Юноша испуганно кивнул.
— Да ничегошеньки ты не уразумел, — досадливо вздохнул Палецкий, пояснив: — Яко восхочет вседержитель, тако оно и будет, а потому кручиниться понапрасну не след, — попытался он еще раз ободрить Третьяка, но и сам видел — с таким в Думу идти все равно что на плаху.
— Ладно, — махнул он рукой и натужно улыбнулся. — Не хошь — и не надо. На все твоя царская воля. Лучше я Сильвестра позову, чтобы он тебя ободрил. А думским поведаю, что в печали государь и ныне весь день будет молиться, дабы Христос вразумил его, ибо напомнил ему благочестивый протопоп, что негоже порицать, прежде чем все не познаешь. Ты же еще не вызнал, кто там в бунте черного московского люда повинен, вот и думаешь думу.
— А… кто повинен? — наивно спросил Подменыш.
— Я же сказывал тебе давеча, — вздохнул Палецкий. — Ну да ладно. Ныне сызнова напомню. Но потом.
С тем и ушел, оставив за собой странную волну какой-то обреченности и покорности судьбе.

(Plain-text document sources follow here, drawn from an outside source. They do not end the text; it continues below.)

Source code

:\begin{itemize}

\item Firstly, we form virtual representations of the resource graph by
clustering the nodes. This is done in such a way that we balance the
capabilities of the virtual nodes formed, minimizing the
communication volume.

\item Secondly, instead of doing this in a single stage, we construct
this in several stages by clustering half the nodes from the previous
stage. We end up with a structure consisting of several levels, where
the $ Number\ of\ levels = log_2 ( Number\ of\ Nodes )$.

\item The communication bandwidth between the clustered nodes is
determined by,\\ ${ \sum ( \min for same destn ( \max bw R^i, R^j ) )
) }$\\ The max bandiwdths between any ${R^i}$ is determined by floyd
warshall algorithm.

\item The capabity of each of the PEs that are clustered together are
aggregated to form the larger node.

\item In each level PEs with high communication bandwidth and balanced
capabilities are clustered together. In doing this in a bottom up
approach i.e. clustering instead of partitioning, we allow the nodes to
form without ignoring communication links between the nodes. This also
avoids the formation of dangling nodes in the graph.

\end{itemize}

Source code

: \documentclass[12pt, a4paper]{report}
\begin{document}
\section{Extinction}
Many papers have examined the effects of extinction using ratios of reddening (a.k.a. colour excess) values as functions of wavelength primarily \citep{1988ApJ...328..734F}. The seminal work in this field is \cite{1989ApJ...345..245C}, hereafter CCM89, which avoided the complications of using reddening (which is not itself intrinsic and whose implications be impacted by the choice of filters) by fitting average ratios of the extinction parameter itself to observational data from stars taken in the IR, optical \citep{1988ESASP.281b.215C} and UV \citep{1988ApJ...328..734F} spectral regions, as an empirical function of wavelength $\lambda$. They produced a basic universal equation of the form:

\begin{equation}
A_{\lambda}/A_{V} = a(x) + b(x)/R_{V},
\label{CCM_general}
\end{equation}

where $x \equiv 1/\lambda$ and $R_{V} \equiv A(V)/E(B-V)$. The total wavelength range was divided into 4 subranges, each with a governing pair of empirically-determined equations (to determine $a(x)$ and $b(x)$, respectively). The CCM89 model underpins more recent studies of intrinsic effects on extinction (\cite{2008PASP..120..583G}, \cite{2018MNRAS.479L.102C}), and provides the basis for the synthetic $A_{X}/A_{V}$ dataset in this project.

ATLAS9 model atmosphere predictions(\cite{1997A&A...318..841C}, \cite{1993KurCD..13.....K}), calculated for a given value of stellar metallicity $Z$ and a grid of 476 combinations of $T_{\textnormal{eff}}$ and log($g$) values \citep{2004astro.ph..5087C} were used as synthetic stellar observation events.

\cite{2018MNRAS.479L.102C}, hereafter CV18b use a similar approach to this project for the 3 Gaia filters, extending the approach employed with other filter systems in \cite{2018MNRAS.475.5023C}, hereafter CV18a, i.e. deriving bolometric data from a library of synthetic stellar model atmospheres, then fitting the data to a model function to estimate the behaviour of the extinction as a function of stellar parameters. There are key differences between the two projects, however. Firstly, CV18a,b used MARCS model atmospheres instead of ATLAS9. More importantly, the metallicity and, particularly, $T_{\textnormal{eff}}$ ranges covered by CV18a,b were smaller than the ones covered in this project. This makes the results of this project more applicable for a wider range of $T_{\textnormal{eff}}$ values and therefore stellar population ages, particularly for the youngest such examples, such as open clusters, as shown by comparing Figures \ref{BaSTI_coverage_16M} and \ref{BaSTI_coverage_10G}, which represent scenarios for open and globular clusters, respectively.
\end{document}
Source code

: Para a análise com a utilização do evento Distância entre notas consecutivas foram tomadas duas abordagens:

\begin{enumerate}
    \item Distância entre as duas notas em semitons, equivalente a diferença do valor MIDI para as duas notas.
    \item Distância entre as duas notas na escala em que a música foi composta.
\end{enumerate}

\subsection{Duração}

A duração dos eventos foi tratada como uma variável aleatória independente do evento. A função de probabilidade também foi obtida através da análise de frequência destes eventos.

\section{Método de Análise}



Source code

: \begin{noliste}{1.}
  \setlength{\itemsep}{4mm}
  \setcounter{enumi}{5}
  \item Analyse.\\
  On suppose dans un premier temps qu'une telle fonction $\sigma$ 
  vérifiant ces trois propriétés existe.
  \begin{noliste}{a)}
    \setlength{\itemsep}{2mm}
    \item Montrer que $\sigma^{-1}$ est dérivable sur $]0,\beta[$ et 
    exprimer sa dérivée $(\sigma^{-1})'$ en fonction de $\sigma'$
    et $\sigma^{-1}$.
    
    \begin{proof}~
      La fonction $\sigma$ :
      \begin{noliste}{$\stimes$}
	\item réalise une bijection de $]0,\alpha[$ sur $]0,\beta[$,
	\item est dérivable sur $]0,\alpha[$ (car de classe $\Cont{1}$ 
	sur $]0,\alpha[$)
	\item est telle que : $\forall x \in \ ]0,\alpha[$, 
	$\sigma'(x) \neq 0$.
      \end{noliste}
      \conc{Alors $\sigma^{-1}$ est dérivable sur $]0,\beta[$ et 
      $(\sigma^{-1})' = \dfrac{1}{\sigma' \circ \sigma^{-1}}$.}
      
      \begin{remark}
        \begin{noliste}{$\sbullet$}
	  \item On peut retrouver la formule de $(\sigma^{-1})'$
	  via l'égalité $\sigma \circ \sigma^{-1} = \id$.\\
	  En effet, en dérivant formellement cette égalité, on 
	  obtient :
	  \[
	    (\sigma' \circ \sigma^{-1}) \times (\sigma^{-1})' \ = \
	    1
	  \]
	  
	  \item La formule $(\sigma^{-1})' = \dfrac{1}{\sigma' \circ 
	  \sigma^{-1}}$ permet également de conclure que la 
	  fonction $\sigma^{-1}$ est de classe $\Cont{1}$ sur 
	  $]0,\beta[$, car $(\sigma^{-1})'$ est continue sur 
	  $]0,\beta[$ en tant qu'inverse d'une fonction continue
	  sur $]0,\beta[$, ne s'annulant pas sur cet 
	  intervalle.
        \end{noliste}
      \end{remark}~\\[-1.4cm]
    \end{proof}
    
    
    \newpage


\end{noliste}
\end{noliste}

Протопоп пришел скоро. Был он строг, но в то же время ласков, и к вечеру ему и впрямь удалось успокоить Иоанна. Ему, да еще… усталости. Той дикой, наваливающейся на тело, которая обычно наступает после душевного волнения вкупе с бессонной ночью.
После вечерни Подменышу не то чтобы добавилось уверенности перед грядущим испытанием, а стало как-то все равно. Из-за навалившейся истомы он и уснул почти мгновенно, едва только коснулся щекой мягкой подушки.
Крепкий сон тоже сыграл благотворную роль — встал Иоанн чуть свет, изрядно посвежевший, к тому же прекрасно сознающий, что откладывать предстоящее свидание больше некуда. Вернее, есть, но он и сам сознавал, что еще один или два дня отсрочки никакой пользы ему бы не принесли — только вред. Та малая уверенность, что еще оставалась в нем ныне, вовсе бы исчезла, зато страху, страху… Так что лучше уж ныне разом все и решить.